Image sourced from: http://lepo.it.da.ut.ee/~lehti/Oralhist ... RzoQFU.jpg
Some of the first Finns of Timmins (Northern Ontario) on the threshold of their first Finnish Society hall in 1911. National Archives of Canada/PA127078
The initial emphasis on religion and religious institutions was a logical outgrowth of the predominant cultural values and attitudes that the earliest Finnish settlers brought with them from the Old Country These precursors to the first great wave of Finnish immigration to Canada were primarily a politically conservative and piously religious agrarian folk who had been deprived of their traditional livelihood by the mounting industrialization of Finland's agricultural economy. Whatever their economic motives for being drawn here-whether to find employment in Canada's great railway and canal construction projects, in her growing mining and lumbering industries, or in some other occupation for the purpose of amassing sufficient funds to buy a farm in Canada or back home in Finland - almost everyone supported the establishment of Finnish church congregations and temperance societies to combat the "evils" plaguing them on Canada's industrial frontier.
However, the fact that an unusually large number of religious dissenters were included in this group meant that there was no unanimity on which denomination to support. Thus, the Laestadians, or Apostolic Lutherans, who were seeking release from the bonds of the state church in their old homeland - the Evangelical Lutheran Church of Finland - now sought to make use of the religious freedom that they enjoyed in Canada to establish their own non-conformist congregations. Meanwhile, the more traditionalist element founded religious institutions that adhered to the Suomi-Synod, a federation of Finnish congregations in the United States and Canada that chose to recognize the spiritual and moral authority of Finland's state church. While some Finns felt the need to join other churches for want of a Finnish congregation in their local area, others deliberately chose to join "Canadian" churches as a means of integrating themselves into the Anglo-Canadian mainstream. Many of these churches encouraged this inclination, especially the Presbyterian and United Churches, whose missionaries were noted for their zeal in proselytizing amongst the Finns and other "foreigners" with the aim of "Canadianizing" them. One of the earliest and most distinguished of their Finnish converts was the Reverend Arvi I. Heinonen, who first served in the Presbyterian Church and, once it was formed, in the new United Church of Canada. His long career as a successful preacher won him a large following in the Finnish community.

• _Extracted records_:
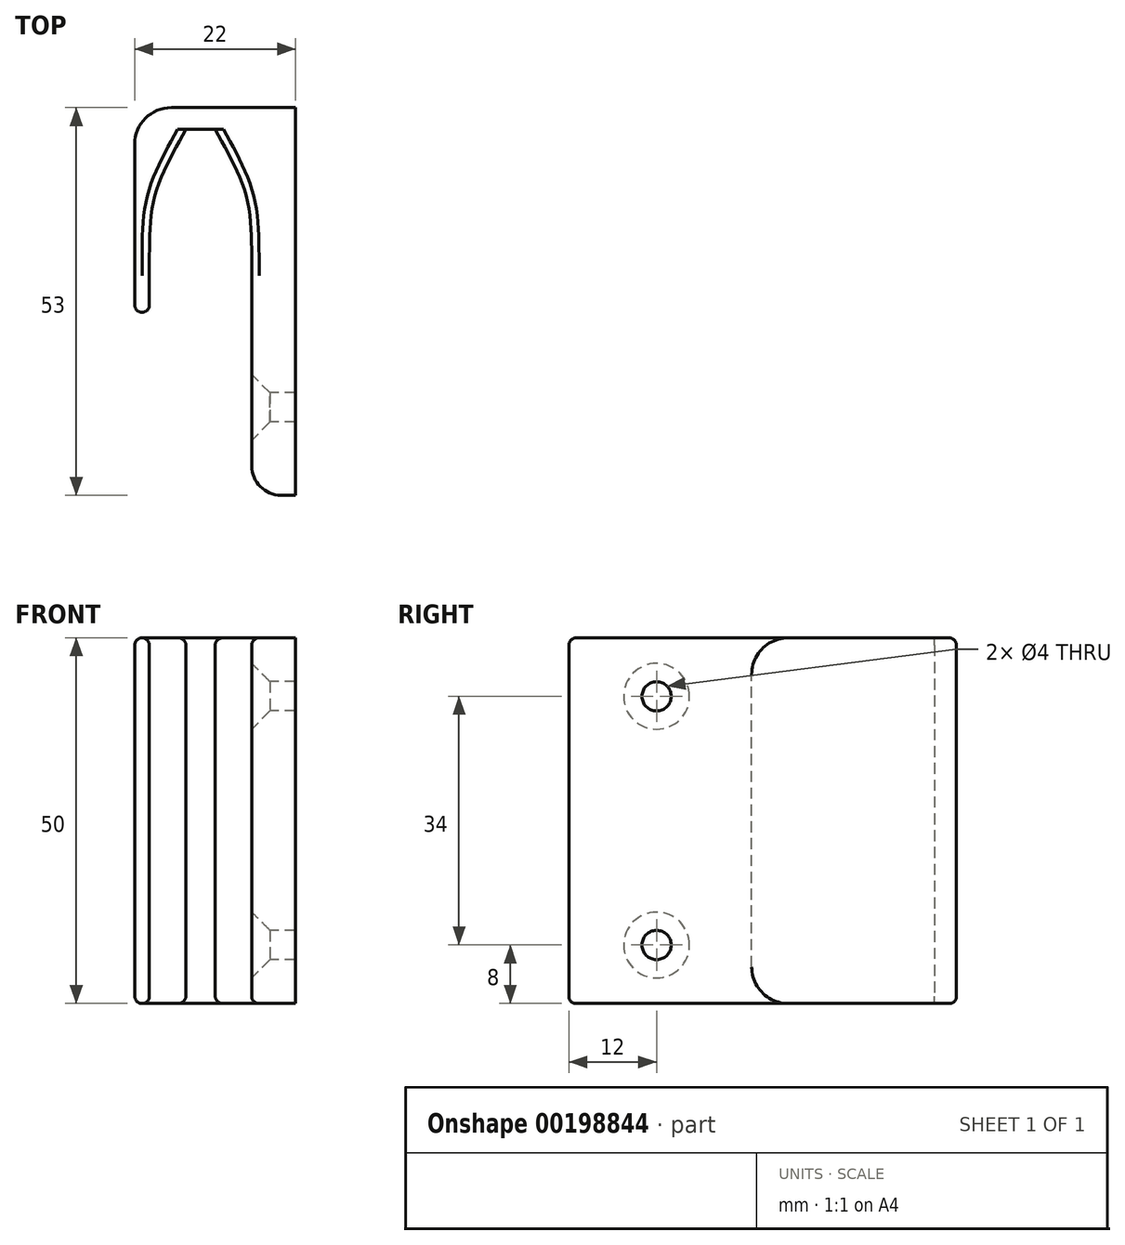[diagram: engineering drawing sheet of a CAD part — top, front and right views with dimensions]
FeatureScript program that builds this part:
annotation { "Feature Type Name" : "Feature", "Feature Type Description" : "" }
export const myFeature = defineFeature(function(context is Context, id is Id, definition is map)
    precondition{}
    {
        {
            var Q0;
            Q0=qCreatedBy(makeId("Top.planeOp"),FACE);
            var sketch = newSketch(context, id + "F0", { "sketchPlane" : qUnion([Q0])});
            skLineSegment(sketch, "E0.bottom", {"start": v(11, -25) * mm, "end": v(-11, -25) * mm});
            skLineSegment(sketch, "E0.top", {"start": v(11, 25) * mm, "end": v(-11, 25) * mm});
            skLineSegment(sketch, "E0.left", {"start": v(11, -25) * mm, "end": v(11, 25) * mm});
            skLineSegment(sketch, "E0.right", {"start": v(-11, -25) * mm, "end": v(-11, 25) * mm});
            skPoint(sketch, "E0.middle", {"position": v(0, 0) * mm});
            skLineSegment(sketch, "E1", {"start": v(-11, 0) * mm, "end": v(-9, 0) * mm});
            skPoint(sketch, "E1.endSnap0", {"position": v(-11, 0) * mm});
            skLineSegment(sketch, "E2", {"start": v(-9, 0) * mm, "end": v(-9, 5) * mm});
            skFitSpline(sketch, "E3", {"points": [v(-9, 5) * mm, v(-4, 25) * mm], "startDerivative": vector(0, 30) * mm, "endDerivative": vector(15, 26.7) * mm});
            skLineSegment(sketch, "E4", {"start": v(5, -25) * mm, "end": v(5, 25) * mm});
            skLineSegment(sketch, "E5", {"start": v(-2, 25) * mm, "end": v(-2, 0) * mm});
            skFitSpline(sketch, "E6.MirrorCS", {"points": [v(5, 5) * mm, v(0, 25) * mm], "startDerivative": vector(0, 30) * mm, "endDerivative": vector(-15, 26.7) * mm});
            skLineSegment(sketch, "E7.bottom", {"start": v(-11, 25) * mm, "end": v(11, 25) * mm});
            skLineSegment(sketch, "E7.top", {"start": v(-11, 28) * mm, "end": v(11, 28) * mm});
            skLineSegment(sketch, "E7.left", {"start": v(-11, 25) * mm, "end": v(-11, 28) * mm});
            skLineSegment(sketch, "E7.right", {"start": v(11, 25) * mm, "end": v(11, 28) * mm});
            skSolve(sketch);
        }
        {
            var Q0;
            {var subQ1=sQuery(id+"F0.wireOp",EDGE,"E1");Q0=makeQuery(id+"F0.imprint","IMPRINT",FACE,{"disambiguationData":[TD([[makeQuery(id+"F0.imprint","IMPRINT",EDGE,{"derivedFrom":subQ1}),1.0]])]});}
            var Q1;
            Q1=makeQuery(id+"F0.imprint","IMPRINT",FACE,{"disambiguationData":[TD([[makeQuery(id+"F0.imprint","IMPRINT",EDGE,{"derivedFrom":sQuery(id+"F0.wireOp",EDGE,"E7.top")}),-1.0]])]});
            var Q2;
            {var subQ3=sQuery(id+"F0.wireOp",EDGE,"E6.MirrorCS");Q2=makeQuery(id+"F0.imprint","IMPRINT",FACE,{"disambiguationData":[TD([[makeQuery(id+"F0.imprint","IMPRINT",EDGE,{"derivedFrom":subQ3}),-1.0]])]});}
            var Q3;
            {var subQ4=sQuery(id+"F0.wireOp",EDGE,"E0.left");Q3=makeQuery(id+"F0.imprint","IMPRINT",FACE,{"disambiguationData":[TD([[makeQuery(id+"F0.imprint","IMPRINT",EDGE,{"derivedFrom":subQ4}),1.0]])]});}
            extrude(context, id + "F1", {"entities" : qUnion([Q0, Q1, Q2, Q3]), "depth" : 50 * mm});
        }
        {
            var Q0;
            Q0=makeQuery(id+"F1.opExtrude","SWEPT_EDGE",EDGE,{"disambiguationData":[OSD([sQuery(id+"F0.wireOp",EDGE,"E0.bottom"),sQuery(id+"F0.wireOp",EDGE,"E4")])]});
            fillet(context, id + "F2", {"entities" : qUnion([Q0]), "radius" : 4 * mm, "tangentPropagation" : true, "allowEdgeOverflow" : false});
        }
        {
            var Q0;
            Q0=makeQuery(id+"F1.opExtrude","SWEPT_EDGE",EDGE,{"disambiguationData":[OSD([sQuery(id+"F0.wireOp",EDGE,"E7.top"),sQuery(id+"F0.wireOp",EDGE,"E7.left")])]});
            fillet(context, id + "F3", {"entities" : qUnion([Q0]), "radius" : 5 * mm, "tangentPropagation" : true, "allowEdgeOverflow" : false});
        }
        {
            var Q0;
            Q0=makeQuery(id+"F1.opExtrude","SWEPT_FACE",FACE,{"disambiguationData":[OSD([sQuery(id+"F0.wireOp",EDGE,"E4")])]});
            var sketch = newSketch(context, id + "F4", { "sketchPlane" : qUnion([Q0])});
            skPoint(sketch, "E8", {"position": v(13, 42) * mm});
            skPoint(sketch, "E9", {"position": v(13, 8) * mm});
            skSolve(sketch);
        }
        {
            var Q0;
            Q0=sQuery(id+"F4.wireOp",VERTEX,"E8");
            var Q1;
            Q1=sQuery(id+"F4.wireOp",VERTEX,"E9");
            var Q2;
            Q2=makeQuery(id+"F1.opExtrude","SWEPT_BODY",BODY,{"disambiguationData":[OSD([sQuery(id+"F0.wireOp",EDGE,"E0.bottom"),sQuery(id+"F0.wireOp",EDGE,"E0.left"),sQuery(id+"F0.wireOp",EDGE,"E0.right"),sQuery(id+"F0.wireOp",EDGE,"E1"),sQuery(id+"F0.wireOp",EDGE,"E2"),sQuery(id+"F0.wireOp",EDGE,"E3"),sQuery(id+"F0.wireOp",EDGE,"E4"),sQuery(id+"F0.wireOp",EDGE,"E6.MirrorCS"),sQuery(id+"F0.wireOp",EDGE,"E7.bottom"),sQuery(id+"F0.wireOp",EDGE,"E7.top"),sQuery(id+"F0.wireOp",EDGE,"E7.left"),sQuery(id+"F0.wireOp",EDGE,"E7.right")])]});
            hole(context, id + "F5", {"style" : HoleStyle.C_SINK, "endStyle" : HoleEndStyle.BLIND, "holeDiameter" : 4 * mm, "cSinkDiameter" : 9 * mm, "cSinkAngle" : 90 * degree, "holeDepth" : 25 * mm, "startFromSketch" : true, "locations" : qUnion([Q0, Q1]), "scope" : qUnion([Q2])});
        }
        {
            var Q0;
            Q0=makeQuery(id+"F1.opExtrude","CAP_EDGE",EDGE,{"disambiguationData":[OSD([sQuery(id+"F0.wireOp",EDGE,"E1")])],"isStart":false});
            var Q1;
            Q1=makeQuery(id+"F1.opExtrude","CAP_EDGE",EDGE,{"disambiguationData":[OSD([sQuery(id+"F0.wireOp",EDGE,"E1")])],"isStart":true});
            fillet(context, id + "F6", {"entities" : qUnion([Q0, Q1]), "radius" : 5 * mm, "tangentPropagation" : true, "allowEdgeOverflow" : false});
        }
        {
            var Q0;
            Q0=makeQuery(id+"F1.opExtrude","SWEPT_EDGE",EDGE,{"disambiguationData":[OSD([sQuery(id+"F0.wireOp",EDGE,"E0.right"),sQuery(id+"F0.wireOp",EDGE,"E1")])]});
            var Q1;
            Q1=makeQuery(id+"F1.opExtrude","SWEPT_EDGE",EDGE,{"disambiguationData":[OSD([sQuery(id+"F0.wireOp",EDGE,"E1"),sQuery(id+"F0.wireOp",EDGE,"E2")])]});
            var Q2;
            Q2=makeQuery(id+"F1.opExtrude","CAP_EDGE",EDGE,{"disambiguationData":[OSD([sQuery(id+"F0.wireOp",EDGE,"E7.bottom")])],"isStart":true});
            var Q3;
            Q3=makeQuery(id+"F1.opExtrude","CAP_EDGE",EDGE,{"disambiguationData":[OSD([sQuery(id+"F0.wireOp",EDGE,"E6.MirrorCS")])],"isStart":true});
            var Q4;
            Q4=makeQuery(id+"F1.opExtrude","CAP_EDGE",EDGE,{"disambiguationData":[OSD([sQuery(id+"F0.wireOp",EDGE,"E4")])],"isStart":false});
            var Q5;
            Q5=makeQuery(id+"F1.opExtrude","CAP_EDGE",EDGE,{"disambiguationData":[OSD([sQuery(id+"F0.wireOp",EDGE,"E7.bottom")])],"isStart":false});
            fillet(context, id + "F7", {"entities" : qUnion([Q0, Q1, Q2, Q3, Q4, Q5]), "radius" : 1 * mm, "tangentPropagation" : true, "allowEdgeOverflow" : false});
        }
    });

• _Written request_: In the article on early Finnish settlers in Canada, which two churches did the Reverend Arvi I. Heinonen serve in?

• _The response_: He served first in the Presbyterian Church and then in the United Church of Canada.